** Opening DATA SHOWN block **

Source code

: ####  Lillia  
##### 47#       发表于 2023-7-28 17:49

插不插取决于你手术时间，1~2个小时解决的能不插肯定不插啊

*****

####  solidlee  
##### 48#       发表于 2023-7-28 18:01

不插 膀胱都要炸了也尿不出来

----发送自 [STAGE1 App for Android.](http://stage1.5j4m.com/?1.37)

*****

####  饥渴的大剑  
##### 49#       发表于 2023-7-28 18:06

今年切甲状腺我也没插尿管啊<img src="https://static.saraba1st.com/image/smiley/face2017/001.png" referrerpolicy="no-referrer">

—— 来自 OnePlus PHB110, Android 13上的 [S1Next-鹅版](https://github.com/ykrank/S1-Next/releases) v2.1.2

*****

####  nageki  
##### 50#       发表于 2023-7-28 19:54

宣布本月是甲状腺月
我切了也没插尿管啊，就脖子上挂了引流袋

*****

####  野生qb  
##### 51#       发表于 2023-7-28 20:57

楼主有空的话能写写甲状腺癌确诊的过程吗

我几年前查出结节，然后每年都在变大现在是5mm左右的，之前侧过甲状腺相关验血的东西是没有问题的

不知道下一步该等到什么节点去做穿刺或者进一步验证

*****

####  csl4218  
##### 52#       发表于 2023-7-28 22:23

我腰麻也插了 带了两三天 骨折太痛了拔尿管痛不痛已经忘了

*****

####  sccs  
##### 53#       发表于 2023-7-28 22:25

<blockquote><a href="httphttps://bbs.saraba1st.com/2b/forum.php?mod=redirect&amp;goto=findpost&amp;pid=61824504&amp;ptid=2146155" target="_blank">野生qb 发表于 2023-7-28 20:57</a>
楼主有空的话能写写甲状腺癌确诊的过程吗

** Closing DATA SHOWN block **

- [WHAT YOU SHOULD DO]: Return each line of the preceding material in which "Android" can be found.

- [ANSWER SPACE]:
----发送自 [STAGE1 App for Android.](http://stage1.5j4m.com/?1.37)
—— 来自 OnePlus PHB110, Android 13上的 [S1Next-鹅版](https://github.com/ykrank/S1-Next/releases) v2.1.2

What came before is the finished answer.